The full document Markdown is stored in the key-value store under OUTPUT_MARKDOWN for single-PDF runs, or OUTPUT_MARKDOWN_001, OUTPUT_MARKDOWN_002, and so on for batches. The Actor does not build one combined Markdown file for all PDFs, which keeps batch memory usage lower. Dataset items include documentStats, download, and outputKeys objects for monitoring and downstream automation.

Use Cases

  • Convert PDFs to Markdown for AI prompts and agents.
  • Prepare PDFs for RAG ingestion and vector databases.
  • Extract page-level text with source references.
  • Extract tables for finance, procurement, research, and compliance workflows.
  • Clean messy PDF text with optional LLM cleanup.
  • Process scanned PDFs with OCR fallback.
  • Feed downstream Apify Actors with consistent document JSON.

Cost Notes

  • no_llm is the cheapest mode.
  • llm_cheap uses the cheaper OpenRouter model.
  • llm_premium uses the premium OpenRouter model for harder PDFs.
  • The Actor uses 512 MB for no_llm, 1024 MB for llm_cheap, and 2048 MB for llm_premium by default.
  • The default run timeout is 3600 seconds on Apify so large LLM PDFs have room to finish.
  • OCR and table extraction are off in no_llm mode to keep runs cheap.
  • OCR fallback and table extraction are enabled in llm_cheap and llm_premium because those modes carry the higher paid feature set.
  • Large text PDFs use a fast native extraction path before heavier cleanup, which keeps llm_cheap more efficient.
  • Table extraction uses conservative pdfplumber strategies by default. Enable PDFPLUMBER_ENABLE_TEXT_TABLES=true only when whitespace-based tables are more important than speed/noise control.
  • Long documents are compacted before document-level LLM tasks.
  • Page-image export, source PDF saving, diagnostics, OCR, and LLM tasks can increase compute or storage costs.

Limitations

  • Some scanned PDFs require OCR, and OCR quality depends on installed Tesseract language packs.
  • Complex, nested, or visually designed tables may not extract perfectly.
  • LLM cleanup can improve formatting but may introduce interpretation.
  • Very large PDFs may take longer or need advanced page limits for testing.
  • Password-protected or encrypted PDFs are not supported.
  • Full embedded image extraction is not implemented yet; page PNG export is available for review.

Local Checks

Install dependencies and run tests:

python3 -m venv .venv-local
.venv-local/bin/pip install -r requirements.txt
.venv-local/bin/python -m unittest discover

Run locally through the Apify runtime or CLI with an input similar to:

{
"pdfUrl": "https://www.w3.org/WAI/ER/tests/xhtml/testfiles/resources/pdf/dummy.pdf",
"mode": "no_llm"
}

FAQ

Does it use an LLM by default?

No. The default no_llm mode does not use the LLM.

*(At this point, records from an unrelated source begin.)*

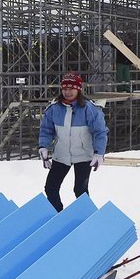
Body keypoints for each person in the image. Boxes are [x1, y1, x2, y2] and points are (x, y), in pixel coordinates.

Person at [38, 72, 109, 212]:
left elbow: (100, 132)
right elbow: (46, 130)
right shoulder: (54, 108)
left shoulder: (89, 108)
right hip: (61, 154)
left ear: (79, 89)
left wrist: (99, 153)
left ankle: (89, 217)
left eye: (71, 88)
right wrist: (43, 147)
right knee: (50, 188)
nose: (67, 92)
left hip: (83, 155)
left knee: (80, 190)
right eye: (65, 88)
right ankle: (58, 215)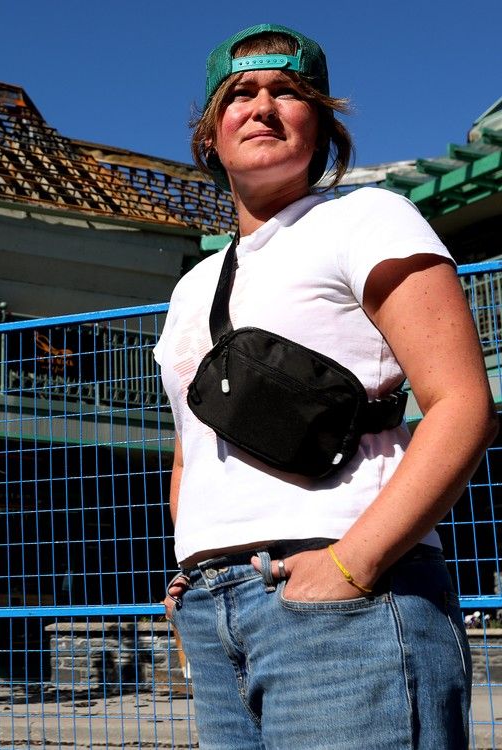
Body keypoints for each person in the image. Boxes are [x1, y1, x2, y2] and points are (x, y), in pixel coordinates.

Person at [153, 23, 498, 749]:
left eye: (290, 92)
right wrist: (191, 569)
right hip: (214, 617)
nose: (264, 106)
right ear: (210, 135)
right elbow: (192, 450)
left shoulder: (366, 219)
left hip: (346, 602)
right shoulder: (191, 287)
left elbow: (463, 403)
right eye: (240, 94)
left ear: (323, 126)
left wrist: (352, 564)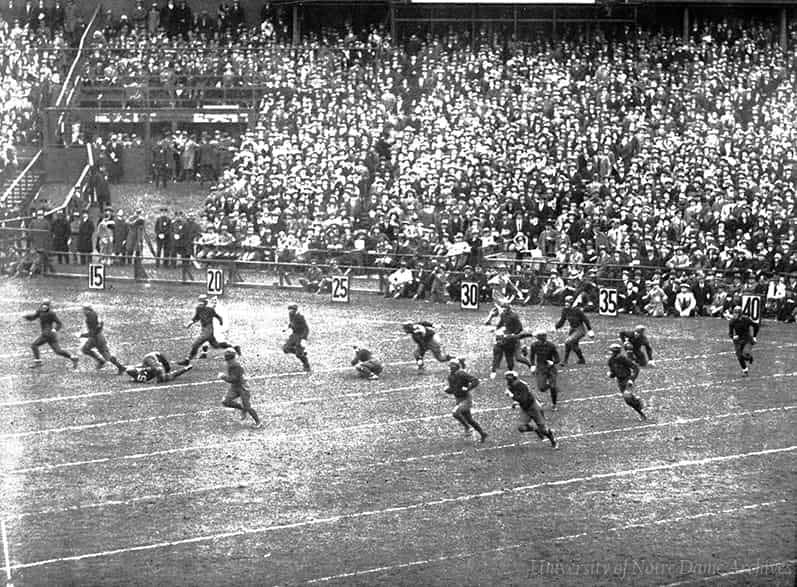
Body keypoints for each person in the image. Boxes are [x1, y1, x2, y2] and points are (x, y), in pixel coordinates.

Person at [178, 295, 239, 365]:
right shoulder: (199, 308)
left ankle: (187, 360)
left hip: (208, 330)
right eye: (200, 302)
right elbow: (195, 318)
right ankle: (234, 347)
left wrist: (221, 321)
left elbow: (218, 316)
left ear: (205, 302)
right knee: (216, 345)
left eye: (202, 302)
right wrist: (189, 324)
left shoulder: (209, 309)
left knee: (195, 344)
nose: (200, 304)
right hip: (206, 330)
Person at [503, 371, 557, 448]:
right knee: (521, 427)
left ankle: (553, 440)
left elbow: (523, 399)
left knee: (544, 430)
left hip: (533, 407)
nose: (508, 381)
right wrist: (515, 401)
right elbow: (519, 396)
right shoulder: (511, 385)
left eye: (509, 379)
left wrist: (512, 396)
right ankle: (535, 429)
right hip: (525, 408)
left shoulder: (521, 385)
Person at [24, 299, 79, 369]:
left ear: (48, 306)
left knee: (34, 345)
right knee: (58, 351)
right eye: (43, 304)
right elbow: (33, 317)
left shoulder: (51, 313)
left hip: (48, 334)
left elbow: (59, 323)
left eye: (46, 305)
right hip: (50, 335)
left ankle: (38, 362)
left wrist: (55, 329)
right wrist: (26, 317)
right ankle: (73, 357)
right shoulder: (39, 311)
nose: (44, 306)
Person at [516, 330, 562, 410]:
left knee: (553, 387)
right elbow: (532, 356)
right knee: (541, 388)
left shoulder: (551, 345)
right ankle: (552, 388)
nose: (542, 338)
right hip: (541, 368)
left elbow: (557, 358)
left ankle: (554, 404)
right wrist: (533, 365)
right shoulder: (534, 345)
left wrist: (553, 362)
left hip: (551, 368)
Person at [444, 358, 487, 443]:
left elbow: (475, 381)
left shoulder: (461, 374)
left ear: (456, 366)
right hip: (458, 399)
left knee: (455, 413)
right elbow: (454, 389)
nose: (450, 367)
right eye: (450, 365)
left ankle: (467, 428)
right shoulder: (450, 377)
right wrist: (448, 390)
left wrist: (468, 388)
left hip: (466, 399)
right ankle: (482, 433)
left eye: (452, 365)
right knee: (469, 420)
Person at [219, 348, 262, 428]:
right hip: (235, 387)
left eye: (228, 360)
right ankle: (242, 408)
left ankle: (258, 422)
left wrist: (223, 377)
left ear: (232, 359)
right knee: (226, 401)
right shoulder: (231, 365)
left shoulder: (236, 366)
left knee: (247, 407)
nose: (227, 362)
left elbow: (234, 379)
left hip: (242, 388)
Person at [606, 343, 648, 421]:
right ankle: (640, 410)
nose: (610, 353)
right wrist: (611, 374)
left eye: (611, 351)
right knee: (628, 401)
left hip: (627, 379)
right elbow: (613, 373)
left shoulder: (623, 359)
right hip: (620, 381)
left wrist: (631, 379)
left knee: (627, 395)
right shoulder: (610, 361)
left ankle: (638, 404)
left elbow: (635, 368)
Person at [79, 305, 126, 373]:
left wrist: (82, 335)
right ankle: (100, 361)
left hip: (97, 339)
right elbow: (100, 325)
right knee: (85, 349)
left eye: (84, 310)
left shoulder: (90, 319)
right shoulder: (94, 314)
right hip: (96, 338)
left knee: (107, 356)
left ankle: (120, 367)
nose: (83, 312)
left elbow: (92, 333)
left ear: (87, 310)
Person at [555, 295, 594, 366]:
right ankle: (581, 360)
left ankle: (565, 361)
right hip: (572, 329)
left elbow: (585, 320)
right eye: (566, 302)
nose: (566, 303)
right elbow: (562, 320)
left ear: (572, 303)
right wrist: (556, 326)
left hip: (580, 329)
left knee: (568, 342)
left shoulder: (577, 310)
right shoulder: (565, 310)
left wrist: (590, 330)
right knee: (574, 345)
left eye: (568, 302)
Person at [489, 302, 523, 380]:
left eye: (505, 309)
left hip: (511, 338)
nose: (503, 310)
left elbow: (520, 328)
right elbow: (501, 323)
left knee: (509, 356)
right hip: (503, 337)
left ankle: (511, 371)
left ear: (508, 309)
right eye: (503, 309)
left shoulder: (514, 316)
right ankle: (493, 371)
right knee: (497, 355)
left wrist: (513, 334)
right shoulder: (503, 315)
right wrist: (495, 329)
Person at [728, 305, 759, 376]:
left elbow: (756, 325)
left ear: (740, 314)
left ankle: (749, 357)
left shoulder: (746, 319)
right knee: (739, 356)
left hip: (747, 339)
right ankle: (745, 371)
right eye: (734, 312)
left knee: (745, 353)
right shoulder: (732, 321)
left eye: (736, 313)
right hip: (738, 340)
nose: (734, 314)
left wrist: (754, 337)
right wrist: (733, 337)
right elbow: (730, 333)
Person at [125, 351, 193, 383]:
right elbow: (172, 375)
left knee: (163, 373)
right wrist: (184, 369)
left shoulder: (151, 367)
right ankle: (181, 365)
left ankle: (179, 364)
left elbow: (130, 370)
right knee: (164, 375)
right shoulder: (159, 374)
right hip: (154, 361)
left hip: (153, 359)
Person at [283, 302, 311, 372]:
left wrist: (304, 339)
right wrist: (287, 327)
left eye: (291, 309)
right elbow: (292, 322)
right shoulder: (291, 315)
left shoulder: (300, 316)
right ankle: (301, 352)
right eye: (289, 309)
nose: (290, 311)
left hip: (301, 335)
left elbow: (306, 328)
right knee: (286, 349)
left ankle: (306, 364)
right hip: (295, 334)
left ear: (295, 310)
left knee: (299, 354)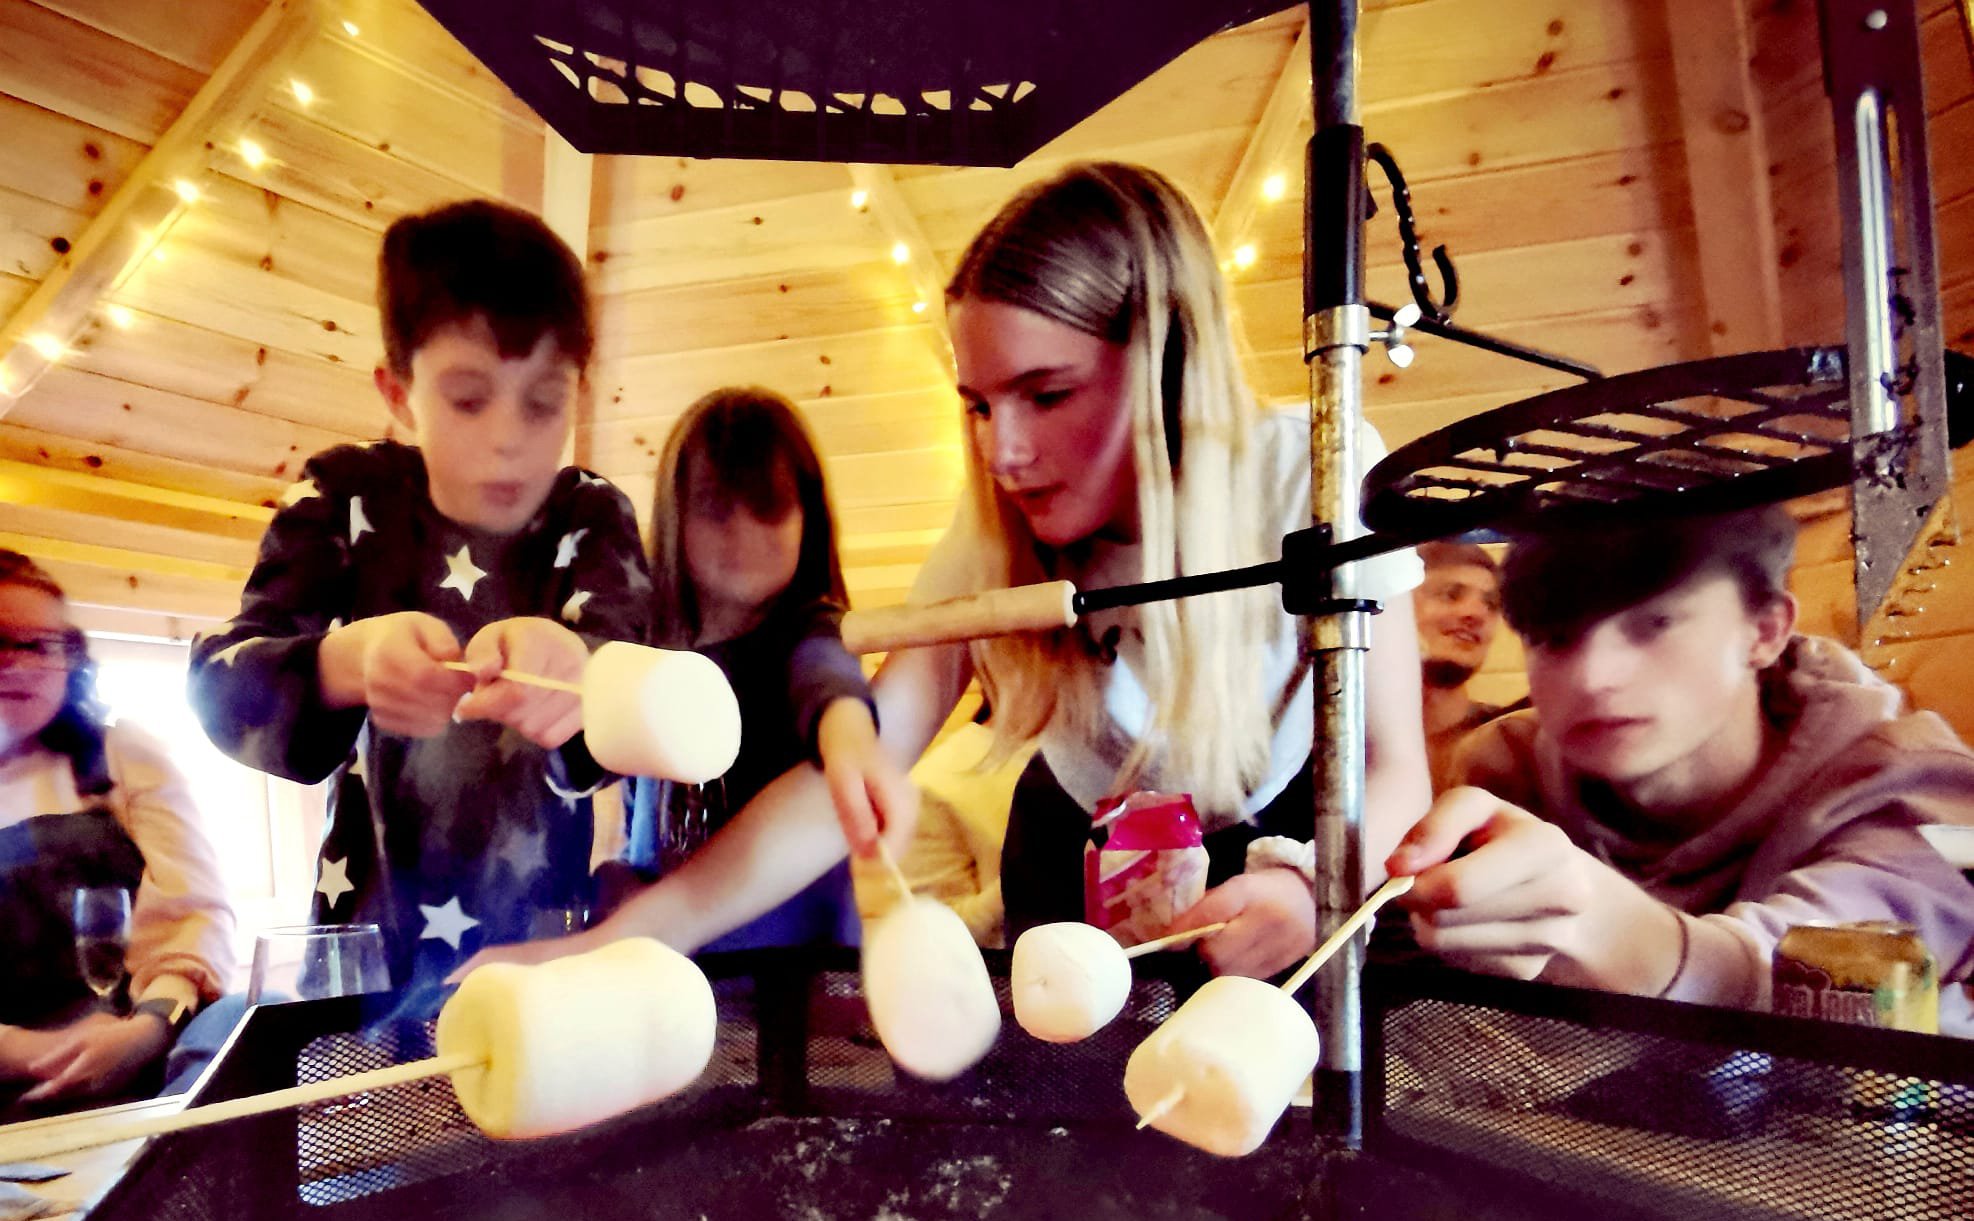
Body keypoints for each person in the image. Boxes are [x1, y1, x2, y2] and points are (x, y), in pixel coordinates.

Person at [465, 162, 1431, 982]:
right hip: (1068, 856)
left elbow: (1395, 765)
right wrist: (618, 943)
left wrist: (1314, 886)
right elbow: (844, 781)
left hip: (1289, 851)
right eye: (977, 403)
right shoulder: (992, 548)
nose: (1005, 452)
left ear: (1167, 362)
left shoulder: (1309, 471)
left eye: (1046, 393)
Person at [189, 200, 649, 1016]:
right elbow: (219, 682)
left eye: (544, 402)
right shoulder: (342, 496)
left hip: (541, 965)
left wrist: (586, 672)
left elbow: (638, 665)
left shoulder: (593, 515)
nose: (510, 438)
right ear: (399, 394)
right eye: (470, 399)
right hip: (361, 969)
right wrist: (347, 663)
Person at [1390, 505, 1974, 1033]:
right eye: (1556, 639)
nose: (1594, 678)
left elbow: (1816, 981)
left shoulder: (1915, 787)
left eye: (1653, 625)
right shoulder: (1505, 769)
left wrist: (1609, 929)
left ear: (1765, 631)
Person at [617, 386, 914, 949]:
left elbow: (828, 677)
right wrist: (621, 883)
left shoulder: (811, 629)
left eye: (770, 506)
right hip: (675, 970)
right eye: (715, 507)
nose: (744, 533)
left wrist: (849, 737)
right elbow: (642, 828)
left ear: (809, 516)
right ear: (676, 515)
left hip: (796, 979)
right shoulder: (649, 664)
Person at [0, 551, 235, 1109]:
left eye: (37, 644)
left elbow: (193, 918)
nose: (16, 664)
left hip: (148, 1068)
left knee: (244, 1018)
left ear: (70, 657)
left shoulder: (122, 757)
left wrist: (147, 1028)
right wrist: (34, 1053)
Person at [1416, 540, 1516, 791]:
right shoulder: (1334, 737)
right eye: (1451, 595)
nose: (1476, 613)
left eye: (1491, 604)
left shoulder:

Can it process multiple PDFs?

The public form is single-URL by design. Advanced/API batch input with pdfUrls is still accepted for automation.

Does it support RAG?

Yes. llm_cheap and llm_premium create source-aware chunks by default. Advanced API users can also enable chunks in other modes.

Does it extract tables?

no_llm skips table extraction for speed and cost. llm_cheap and llm_premium enable table extraction by default using pdfplumber heuristics. Complex tables may still need review.

What happens on broken URLs?

The Actor pushes a failed dataset item with status: "failed" and an errors array describing the failed step.

Why are there only two inputs?

The Apify form shows the options clients actually need: URLs and LLM mode. Advanced controls remain available through JSON/API input for power users and integrations.